Background
This week about 1000 servers were affected by an issue in one of our storage nodes. This issue is not related to our issue last year in our Gluster environment. Some of the servers were simply affected by limited performance and some were down for as much as a few hours.
The storage node in question is a straight up a redundant NFS/ZFS solution where we in some cases have used a form of deduplication for better efficiency in actual storage usage. We noticed a performance degradation already on Tuesday which then yesterday (Thursday) culminated in an even greater performance degradation where ultimately many VMs did not get enough I/O performance to stay alive. The deduplication system uses a lot of memory and if there is not enough it will start using disk which simply is not speedy enough to supply the need for City Cloud. This occurance slowed the general disk performance and in turn either slowed machines or took them down.
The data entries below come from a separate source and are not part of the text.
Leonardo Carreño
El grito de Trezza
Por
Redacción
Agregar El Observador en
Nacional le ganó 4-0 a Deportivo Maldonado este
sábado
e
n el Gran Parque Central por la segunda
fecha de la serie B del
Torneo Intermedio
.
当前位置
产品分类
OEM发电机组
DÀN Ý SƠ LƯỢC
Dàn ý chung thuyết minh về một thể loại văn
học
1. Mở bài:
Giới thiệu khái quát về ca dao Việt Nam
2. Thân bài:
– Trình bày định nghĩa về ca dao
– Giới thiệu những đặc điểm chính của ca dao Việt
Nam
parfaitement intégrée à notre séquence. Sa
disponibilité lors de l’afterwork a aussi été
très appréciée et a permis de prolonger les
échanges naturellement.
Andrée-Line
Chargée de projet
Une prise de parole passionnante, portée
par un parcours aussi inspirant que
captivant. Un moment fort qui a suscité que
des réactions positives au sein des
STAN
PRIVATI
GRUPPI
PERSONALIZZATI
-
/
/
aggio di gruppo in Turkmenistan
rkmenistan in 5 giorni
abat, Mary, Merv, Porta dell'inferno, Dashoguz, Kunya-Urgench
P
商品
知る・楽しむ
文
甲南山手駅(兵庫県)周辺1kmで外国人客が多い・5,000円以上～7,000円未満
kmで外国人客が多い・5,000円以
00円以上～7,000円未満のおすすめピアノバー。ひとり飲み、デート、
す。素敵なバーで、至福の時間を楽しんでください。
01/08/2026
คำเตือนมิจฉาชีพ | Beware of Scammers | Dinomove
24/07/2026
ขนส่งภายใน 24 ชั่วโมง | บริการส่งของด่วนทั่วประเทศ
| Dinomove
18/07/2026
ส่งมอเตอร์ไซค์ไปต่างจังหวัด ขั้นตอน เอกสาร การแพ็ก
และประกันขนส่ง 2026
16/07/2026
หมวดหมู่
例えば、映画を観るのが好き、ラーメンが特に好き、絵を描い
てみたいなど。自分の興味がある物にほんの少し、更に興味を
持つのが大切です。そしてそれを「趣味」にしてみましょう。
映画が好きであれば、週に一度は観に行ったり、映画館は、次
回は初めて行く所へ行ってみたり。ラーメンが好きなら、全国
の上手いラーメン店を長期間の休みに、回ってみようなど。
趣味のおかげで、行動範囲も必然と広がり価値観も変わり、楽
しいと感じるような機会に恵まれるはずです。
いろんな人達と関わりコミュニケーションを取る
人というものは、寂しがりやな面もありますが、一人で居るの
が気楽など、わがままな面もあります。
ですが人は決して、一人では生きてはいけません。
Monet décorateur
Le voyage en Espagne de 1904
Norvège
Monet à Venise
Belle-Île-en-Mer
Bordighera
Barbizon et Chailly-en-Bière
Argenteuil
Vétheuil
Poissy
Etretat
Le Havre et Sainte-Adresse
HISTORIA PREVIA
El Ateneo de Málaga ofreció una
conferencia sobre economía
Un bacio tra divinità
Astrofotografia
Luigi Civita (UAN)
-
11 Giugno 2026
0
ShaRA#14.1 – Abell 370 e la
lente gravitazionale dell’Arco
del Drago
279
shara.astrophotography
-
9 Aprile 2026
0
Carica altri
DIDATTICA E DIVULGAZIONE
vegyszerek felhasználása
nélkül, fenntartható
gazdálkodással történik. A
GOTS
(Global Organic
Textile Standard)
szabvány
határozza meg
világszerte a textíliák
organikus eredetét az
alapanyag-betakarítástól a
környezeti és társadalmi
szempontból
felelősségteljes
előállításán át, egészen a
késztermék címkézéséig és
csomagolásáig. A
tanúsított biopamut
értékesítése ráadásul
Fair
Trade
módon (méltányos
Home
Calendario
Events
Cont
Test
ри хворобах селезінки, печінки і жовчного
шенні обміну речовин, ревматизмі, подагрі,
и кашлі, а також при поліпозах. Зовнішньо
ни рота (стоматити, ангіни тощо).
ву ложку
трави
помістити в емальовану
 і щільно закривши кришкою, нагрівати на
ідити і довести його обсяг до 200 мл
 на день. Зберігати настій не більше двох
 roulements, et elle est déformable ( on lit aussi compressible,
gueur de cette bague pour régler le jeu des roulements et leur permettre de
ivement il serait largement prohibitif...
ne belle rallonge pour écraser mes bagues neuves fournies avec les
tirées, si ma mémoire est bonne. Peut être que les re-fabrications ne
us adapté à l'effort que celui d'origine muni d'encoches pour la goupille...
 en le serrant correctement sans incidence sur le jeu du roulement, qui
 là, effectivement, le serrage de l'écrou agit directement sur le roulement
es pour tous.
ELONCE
What will happen going forward
We have had extreme stability in these types of storage nodes in the last 5 years. They offer good value in performance as well and allows us to offer good price/quality to all our customers. we will make sure we remove any type of deduplication that we have used as we do not risk this scenario going forward. To do so we will move a lot of servers off of the storage node in question to a new node which is similar in setup but newer and configured with no deduplication.
We expect this work to happen during February and when a VM is moved it could mean 10-15 minutes of down time. Any such maintenance will of course be scheduled during night time and will be kept to a minimum.
We apologize for any inconvenience this may have caused you. We will work very hard for it not to happen again.
Thank you for being a customers of our City Cloud service.